- Born: San Francisco, California, U.S.
- Occupations: Writer; actor; theatre director; voice artist;
- Spouse: Alan Kay ​(m. 1983)​
- Website: macbird.com

= Bonnie MacBird =

American writer

Bonnie MacBird is an American writer, actress and producer of screen, stage and prose. She co-wrote the science fiction film Tron.

MacBird is a native of San Francisco, California and graduated from Stanford University with a bachelor's degree in music and a master's degree in film. She is married to computer scientist Alan Kay.

==Film career==
MacBird has spent most of her career in Hollywood as a screenwriter and producer. She wrote the original drafts of Tron and received a "story by" credit. She worked in feature film development for Universal Studios in the 1970s, won two Emmy Awards as a producer in the 1980s, and was, for ten years, the head of a firm called Creative License/SkyBird Productions. She has a number of acting and writing credits in Los Angeles theatre.

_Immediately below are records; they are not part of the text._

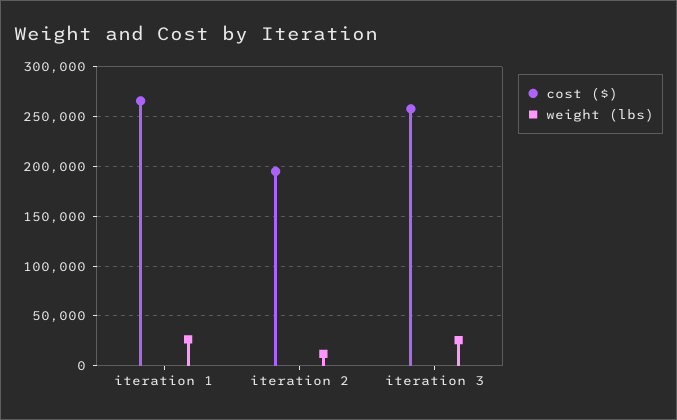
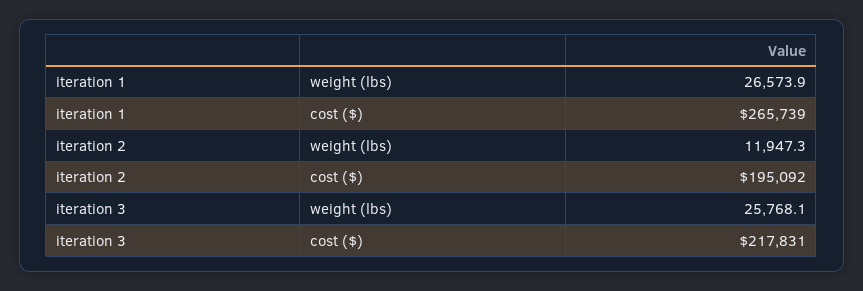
  {
    "cost ($)": {
      "iteration 1": 265739,
      "iteration 2": 195092,
-     "iteration 3": 260000
+     "iteration 3": 217831
    },
    "weight (lbs)": {
      "iteration 1": 26573.9,
      "iteration 2": 11947.3,
      "iteration 3": 25768.1
    }
  }

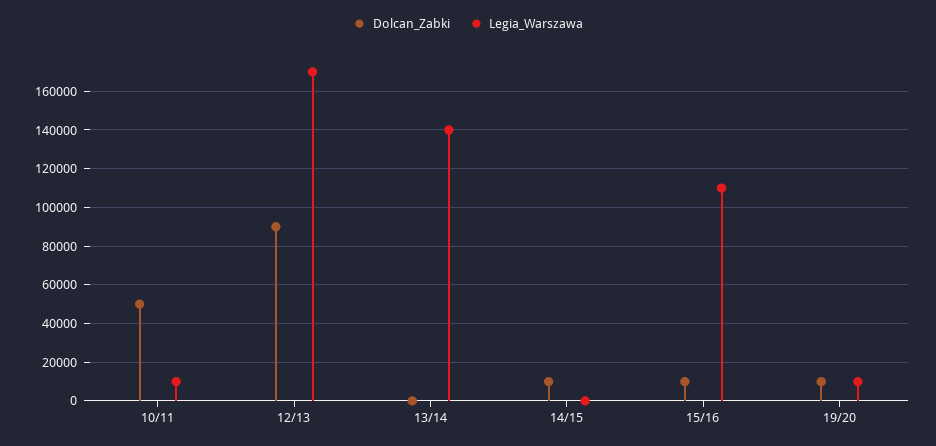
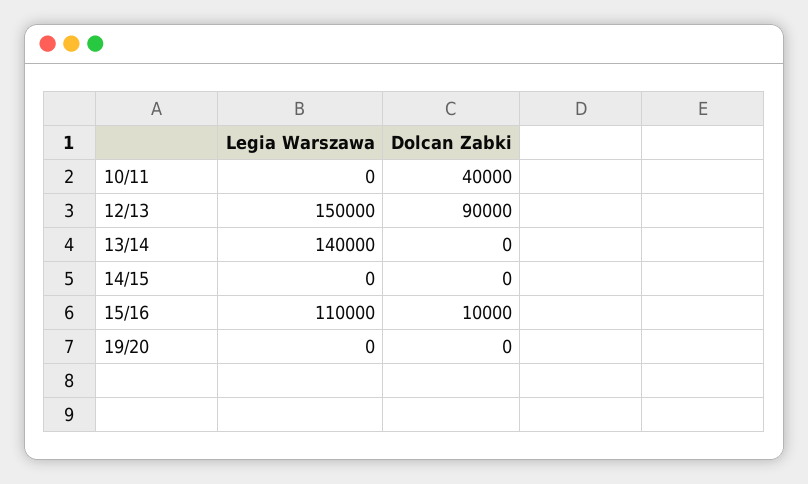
  {
    "Dolcan_Zabki": {
-     "10/11": 50000,
+     "10/11": 40000,
      "12/13": 90000,
      "13/14": 0,
-     "14/15": 10000,
+     "14/15": 0,
      "15/16": 10000,
-     "19/20": 10000
+     "19/20": 0
    },
    "Legia_Warszawa": {
-     "10/11": 10000,
+     "10/11": 0,
-     "12/13": 170000,
+     "12/13": 150000,
      "13/14": 140000,
      "14/15": 0,
      "15/16": 110000,
-     "19/20": 10000
+     "19/20": 0
    }
  }

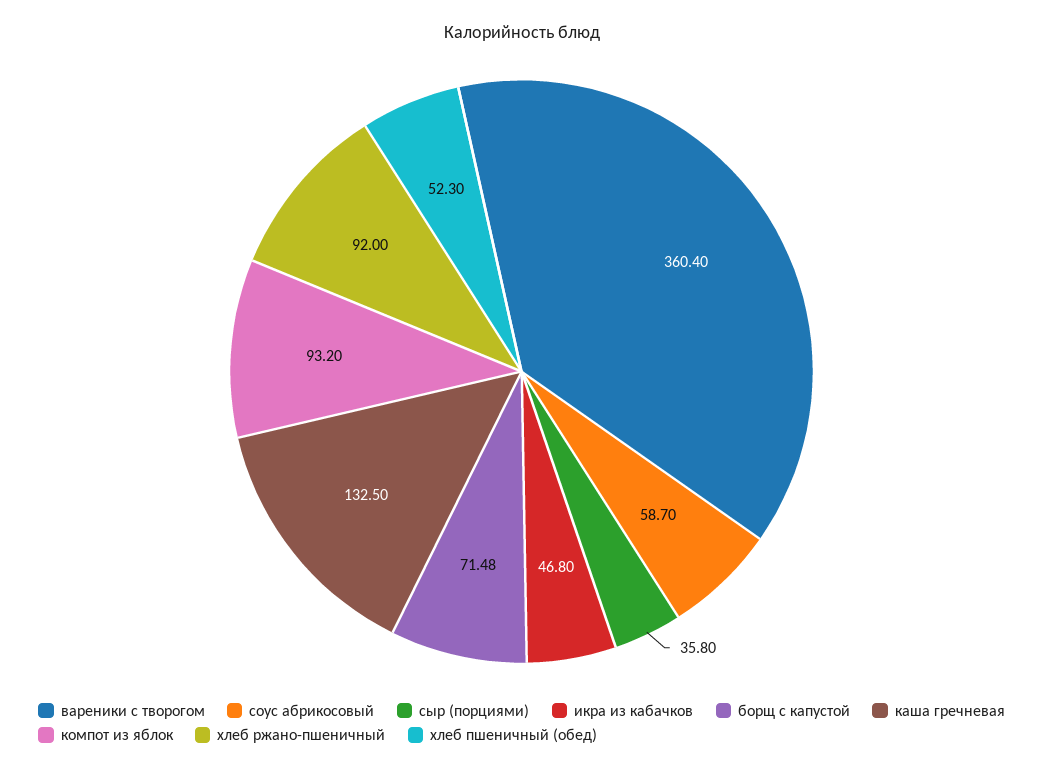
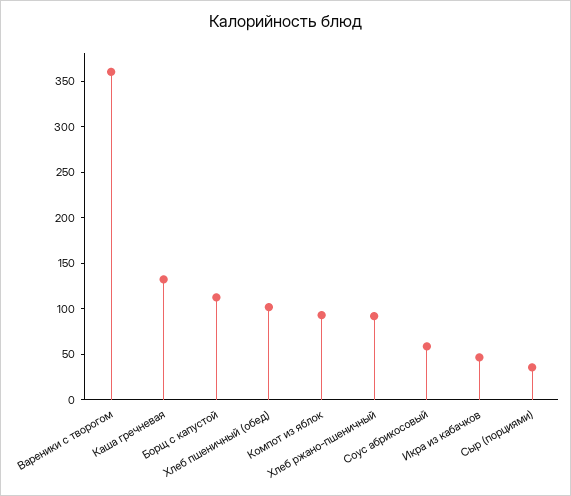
  {
    "вареники с творогом": 360.4,
    "соус абрикосовый": 58.7,
    "сыр (порциями)": 35.8,
    "икра из кабачков": 46.8,
-   "борщ с капустой": 71.48,
+   "борщ с капустой": 110,
    "каша гречневая": 132.5,
    "компот из яблок": 93.2,
    "хлеб ржано-пшеничный": 92,
-   "хлеб пшеничный (обед)": 52.3
+   "хлеб пшеничный (обед)": 100
  }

She continues to write, direct and act in theatre in Los Angeles and is a voice actor for SkyBoat Media.

==Novels==
MacBird's recent career has focused on her Sherlock Holmes Adventure series for HarperCollins. Her first Sherlock Holmes novel, Art in The Blood, (2015) was followed by Unquiet Spirits (2017). A third, The Devil's Due, was released in 2019, followed by The Three Locks in 2021. Her fifth novel, What Child is This?: A Sherlock Holmes Christmas Adventure, appeared in 2022 and was illustrated by Frank Cho.

==Teaching==
She lectures regularly on writing, the creative process, and Sherlock Holmes. She also teaches screenwriting at UCLA extension.